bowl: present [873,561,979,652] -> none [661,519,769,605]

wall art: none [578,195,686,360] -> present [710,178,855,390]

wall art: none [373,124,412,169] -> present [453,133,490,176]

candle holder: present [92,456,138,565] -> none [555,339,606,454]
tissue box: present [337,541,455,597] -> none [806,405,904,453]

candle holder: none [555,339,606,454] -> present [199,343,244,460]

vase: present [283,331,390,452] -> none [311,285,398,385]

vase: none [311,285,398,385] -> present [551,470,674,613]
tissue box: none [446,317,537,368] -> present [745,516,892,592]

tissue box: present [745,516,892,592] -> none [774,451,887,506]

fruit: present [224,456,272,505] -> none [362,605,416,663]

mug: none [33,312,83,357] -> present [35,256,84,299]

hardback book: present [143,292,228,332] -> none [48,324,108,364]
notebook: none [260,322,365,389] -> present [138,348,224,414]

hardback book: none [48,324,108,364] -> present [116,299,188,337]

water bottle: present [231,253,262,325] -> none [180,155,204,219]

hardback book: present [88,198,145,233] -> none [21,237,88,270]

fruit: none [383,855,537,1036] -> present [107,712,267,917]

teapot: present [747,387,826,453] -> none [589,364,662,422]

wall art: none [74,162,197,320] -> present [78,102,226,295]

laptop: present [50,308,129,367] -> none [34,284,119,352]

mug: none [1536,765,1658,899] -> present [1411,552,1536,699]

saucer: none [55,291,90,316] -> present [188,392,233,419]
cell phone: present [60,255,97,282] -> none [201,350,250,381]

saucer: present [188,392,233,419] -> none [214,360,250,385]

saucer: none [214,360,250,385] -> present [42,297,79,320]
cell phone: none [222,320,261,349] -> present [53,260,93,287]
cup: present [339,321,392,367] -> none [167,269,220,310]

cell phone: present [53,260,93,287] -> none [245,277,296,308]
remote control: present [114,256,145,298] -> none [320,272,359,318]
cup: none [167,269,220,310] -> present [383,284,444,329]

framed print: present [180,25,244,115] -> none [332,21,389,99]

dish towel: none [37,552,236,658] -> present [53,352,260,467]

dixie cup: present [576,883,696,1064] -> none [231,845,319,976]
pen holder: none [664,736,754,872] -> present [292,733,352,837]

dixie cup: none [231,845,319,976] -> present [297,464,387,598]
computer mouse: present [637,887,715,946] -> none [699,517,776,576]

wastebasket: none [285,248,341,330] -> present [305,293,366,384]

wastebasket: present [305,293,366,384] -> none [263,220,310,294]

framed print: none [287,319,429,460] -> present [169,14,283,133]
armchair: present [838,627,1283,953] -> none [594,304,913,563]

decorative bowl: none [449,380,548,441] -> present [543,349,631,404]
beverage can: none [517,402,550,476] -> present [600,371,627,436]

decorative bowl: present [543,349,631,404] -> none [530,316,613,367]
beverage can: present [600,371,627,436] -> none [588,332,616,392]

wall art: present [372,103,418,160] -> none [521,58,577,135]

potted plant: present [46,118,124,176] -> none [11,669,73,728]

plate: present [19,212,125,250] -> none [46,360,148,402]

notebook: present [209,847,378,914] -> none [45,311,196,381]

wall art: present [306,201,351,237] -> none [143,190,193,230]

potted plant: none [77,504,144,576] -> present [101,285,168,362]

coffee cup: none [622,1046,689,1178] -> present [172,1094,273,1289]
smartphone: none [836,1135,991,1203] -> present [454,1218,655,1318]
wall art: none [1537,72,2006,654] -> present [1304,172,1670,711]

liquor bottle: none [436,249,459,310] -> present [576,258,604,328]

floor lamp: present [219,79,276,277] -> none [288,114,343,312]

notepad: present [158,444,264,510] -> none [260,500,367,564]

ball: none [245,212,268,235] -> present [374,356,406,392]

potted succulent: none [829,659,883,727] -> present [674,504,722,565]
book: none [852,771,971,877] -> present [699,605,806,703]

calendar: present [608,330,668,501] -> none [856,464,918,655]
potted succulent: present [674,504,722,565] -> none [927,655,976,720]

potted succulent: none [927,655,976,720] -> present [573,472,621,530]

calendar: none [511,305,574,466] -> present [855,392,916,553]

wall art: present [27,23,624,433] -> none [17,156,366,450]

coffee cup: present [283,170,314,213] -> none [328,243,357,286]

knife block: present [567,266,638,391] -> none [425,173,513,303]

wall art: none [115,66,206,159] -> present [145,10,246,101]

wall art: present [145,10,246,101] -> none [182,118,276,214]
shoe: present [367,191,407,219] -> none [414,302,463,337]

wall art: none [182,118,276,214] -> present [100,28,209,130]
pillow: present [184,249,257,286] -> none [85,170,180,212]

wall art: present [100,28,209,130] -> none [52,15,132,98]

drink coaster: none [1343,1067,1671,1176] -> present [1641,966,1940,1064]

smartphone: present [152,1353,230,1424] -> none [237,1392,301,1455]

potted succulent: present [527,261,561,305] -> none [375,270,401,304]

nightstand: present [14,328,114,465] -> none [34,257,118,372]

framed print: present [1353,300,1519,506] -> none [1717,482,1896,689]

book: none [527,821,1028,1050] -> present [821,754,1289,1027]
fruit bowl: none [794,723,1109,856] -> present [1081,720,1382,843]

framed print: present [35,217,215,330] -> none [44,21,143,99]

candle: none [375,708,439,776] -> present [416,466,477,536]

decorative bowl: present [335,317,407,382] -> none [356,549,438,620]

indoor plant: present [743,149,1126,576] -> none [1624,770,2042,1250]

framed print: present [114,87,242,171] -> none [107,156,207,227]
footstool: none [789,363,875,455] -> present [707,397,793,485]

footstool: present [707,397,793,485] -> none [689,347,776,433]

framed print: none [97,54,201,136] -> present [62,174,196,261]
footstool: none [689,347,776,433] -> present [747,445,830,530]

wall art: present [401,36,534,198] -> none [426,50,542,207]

WORK INSTRUCTION: From the entries above, copy every line containing the word "calendar".

OUTPUT OF THE EXERCISE:
calendar: present [608,330,668,501] -> none [856,464,918,655]
calendar: none [511,305,574,466] -> present [855,392,916,553]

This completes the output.